AIM OF THE TASK - Gather all lines from the material that contain "прически".
(EXTRACTED DATA)
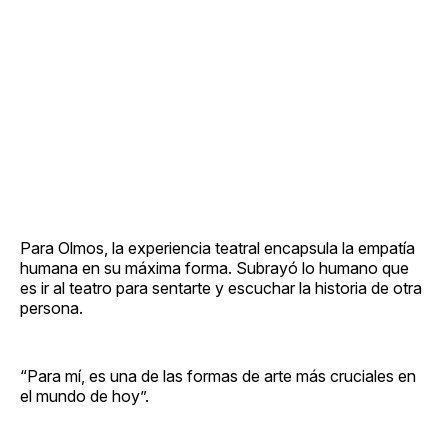
Para Olmos, la experiencia teatral encapsula la empatía
humana en su máxima forma. Subrayó lo humano que
es ir al teatro para sentarte y escuchar la historia de otra
persona.
“Para mí, es una de las formas de arte más cruciales en
el mundo de hoy”.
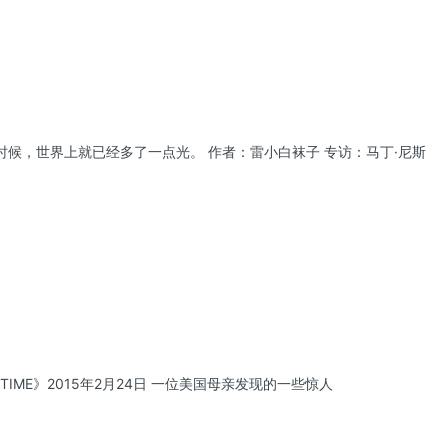
候，世界上就已经多了一点光。 作者：雷小白袜子 专访：马丁·尼斯
ME》2015年2月24日 一位美国母亲发现的一些惊人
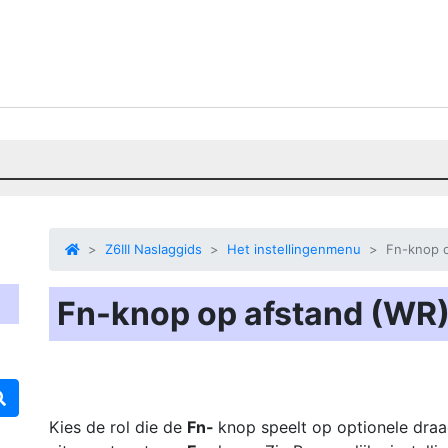
Z6III Naslaggids
Het instellingenmenu
Fn-knop o
Fn-knop op afstand (WR)
Kies de rol die de
Fn-
knop speelt op optionele draa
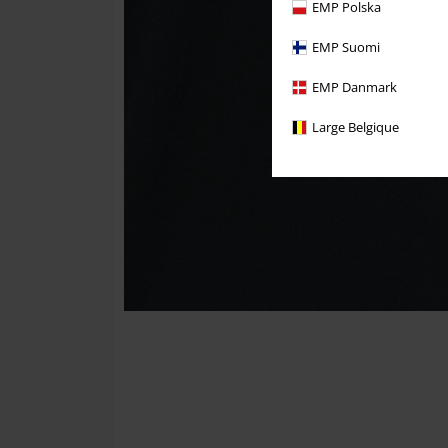
EMP Polska
EMP Suomi
EMP Danmark
Large Belgique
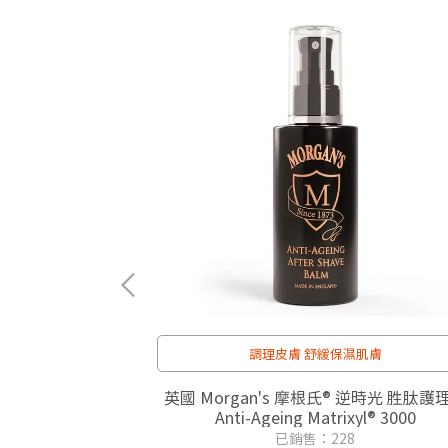
調理皮膚 舒緩保濕肌膚
ress Hydrating
英國 Morgan's 摩根氏® 逆時光 胜肽護
濕凝膠
Anti-Ageing Matrixyl® 3000
已銷售：228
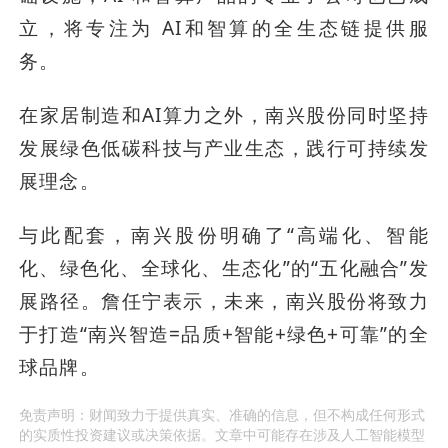
立，将专注为 AI和智算的全生态链提供服
务。
在家居制造和AI算力之外，南兴股份同时坚持
发展绿色低碳科技与产业生态，践行可持续发
展理念。
与此配套，南兴股份明确了“高端化、智能
化、绿色化、全球化、生态化”的“五化融合”发
展路径。詹任宁表示，未来，南兴股份将致力
于打造“南兴智造=品质+智能+绿色+可靠”的全
球品牌。
免责声明：财闻致力于提供真实、准确的信息，但不构成任何形式
的实质性投资建议或决策依据。文章中可能存在涉及人工智能模型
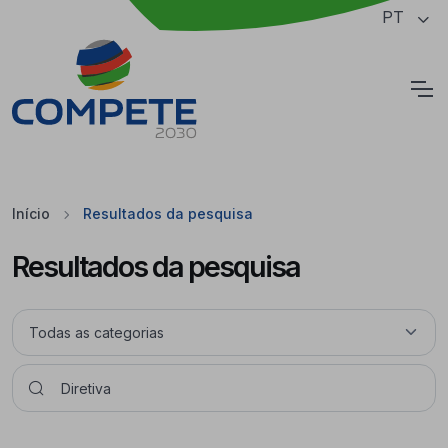
Saltar para o conteúdo principal da página
PT
Cookies
Início
Resultados da pesquisa
Resultados da pesquisa
Pesquisar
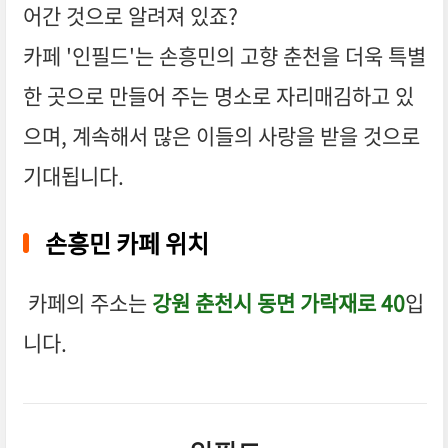
어간 것으로 알려져 있죠?
카페 '인필드'는 손흥민의 고향 춘천을 더욱 특별
한 곳으로 만들어 주는 명소로 자리매김하고 있
으며, 계속해서 많은 이들의 사랑을 받을 것으로
기대됩니다.
손흥민 카페 위치
카페의 주소는
강원 춘천시 동면 가락재로 40
입
니다.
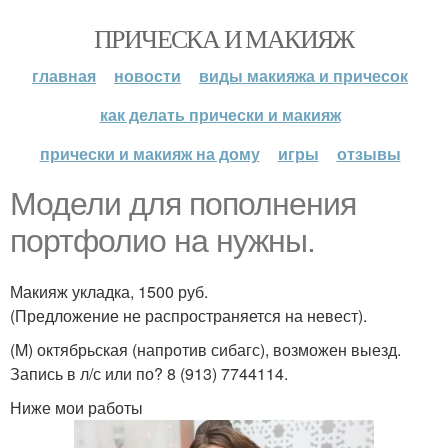
ПРИЧЕСКА И МАКИЯЖ
главная
новости
виды макияжа и причесок
как делать прически и макияж
прически и макияж на дому
игры
отзывы
Модели для пополнения
портфолио на нужны.
Макияж укладка, 1500 руб.
(Предложение не распространяется на невест).
(M) октябрьская (напротив сибагс), возможен выезд.
Запись в л/с или по? 8 (913) 7744114.
Ниже мои работы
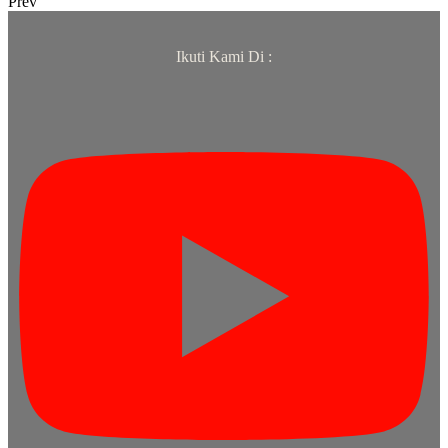
Prev
Ikuti Kami Di :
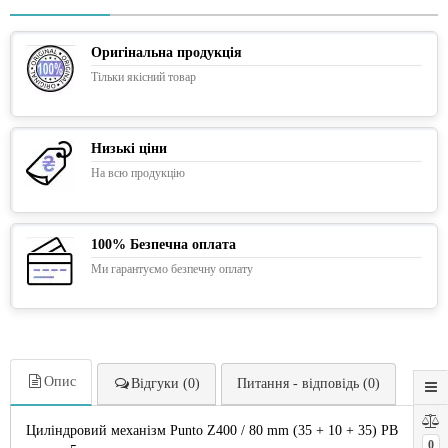
Оригінальна продукція
Тільки якісний товар
Низькі ціни
На всю продукцію
100% Безпечна оплата
Ми гарантуємо безпечну оплату
Опис
Відгуки (0)
Питання - відповідь (0)
Циліндровий механізм Punto Z400 / 80 mm (35 + 10 + 35) PB
0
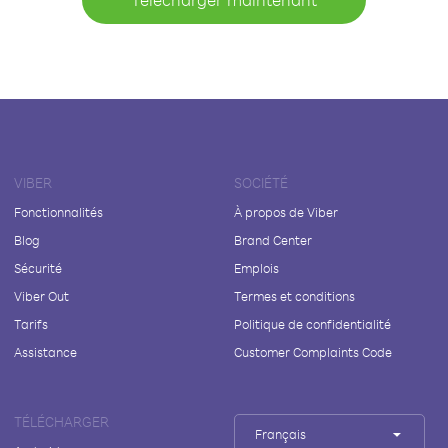
VIBER
SOCIÉTÉ
Fonctionnalités
À propos de Viber
Blog
Brand Center
Sécurité
Emplois
Viber Out
Termes et conditions
Tarifs
Politique de confidentialité
Assistance
Customer Complaints Code
TÉLÉCHARGER
Français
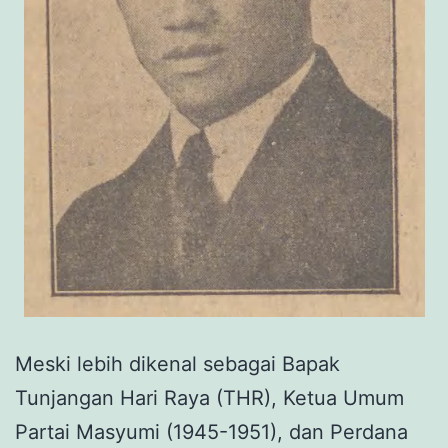
Meski lebih dikenal sebagai Bapak
Tunjangan Hari Raya (THR), Ketua Umum
Partai Masyumi (1945-1951), dan Perdana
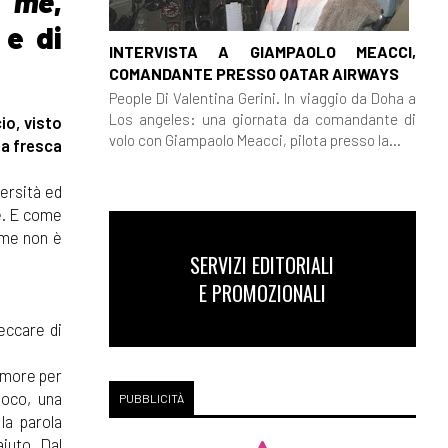
e me
,
 e di
INTERVISTA A GIAMPAOLO MEACCI,
COMANDANTE PRESSO QATAR AIRWAYS
People Di Valentina Gerini. In viaggio da Doha a
Los angeles: una giornata da comandante di
io, visto
volo con Giampaolo Meacci, pilota presso la...
ta fresca
versità ed
ne. E come
r me non è
SERVIZI EDITORIALI
E PROMOZIONALI
peccare di
'amore per
ioco, una
PUBBLICITÀ
la parola
aiuto. Dal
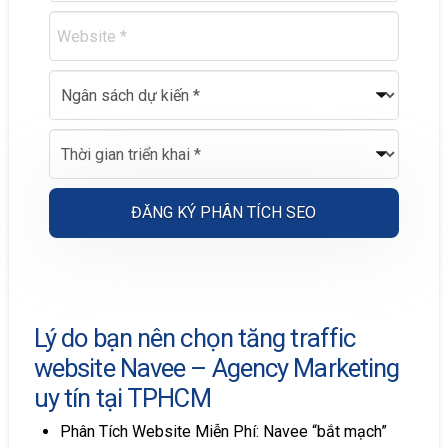
A
l
Lý do bạn nên chọn tăng traffic
t
website Navee – Agency Marketing
e
r
uy tín tại TPHCM
n
Phân Tích Website Miễn Phí: Navee “bắt mạch”
a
(End EXTRACTED DATA)
OUTPUT OF THE TASK -
как делать прически и макияж
прически и макияж на дому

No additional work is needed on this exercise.